- [Passage to read]

·····

Kevin: “Humble and Kind” is what I wished that “I Hope You Dance” would be.  McKenna’s songwriting embodies both qualities celebrated in this song. For me, it is the best realized wish list a parent can present to a child. I think that McKenna’s strength on this year’s ballot and her win last year for “Girl Crush” give her the edge.

Tara: I’m guessing Morris will sweep (and “My Church” is a powerful record), but was there anything better written than “Vice” in 2016?

·····

Data items:
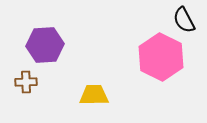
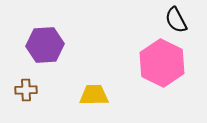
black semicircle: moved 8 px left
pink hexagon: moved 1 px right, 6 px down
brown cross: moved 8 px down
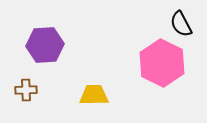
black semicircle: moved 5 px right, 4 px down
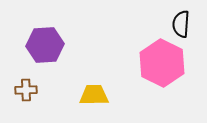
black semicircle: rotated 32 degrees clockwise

·····

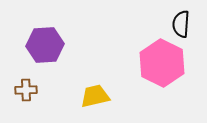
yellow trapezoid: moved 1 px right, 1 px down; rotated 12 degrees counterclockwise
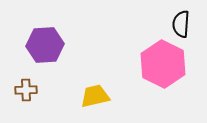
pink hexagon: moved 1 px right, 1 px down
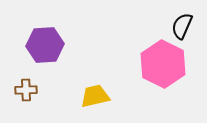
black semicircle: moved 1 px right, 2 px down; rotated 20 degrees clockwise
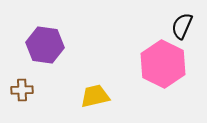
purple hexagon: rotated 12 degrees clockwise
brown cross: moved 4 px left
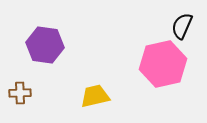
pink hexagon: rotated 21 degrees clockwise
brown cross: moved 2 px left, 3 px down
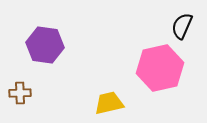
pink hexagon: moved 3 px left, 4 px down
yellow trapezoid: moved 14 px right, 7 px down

·····

- [What you will do]
Please name the song that, according to Kevin in the songwriting discussion, won McKenna her award last year.

- [Answer to the exercise]
"Girl Crush"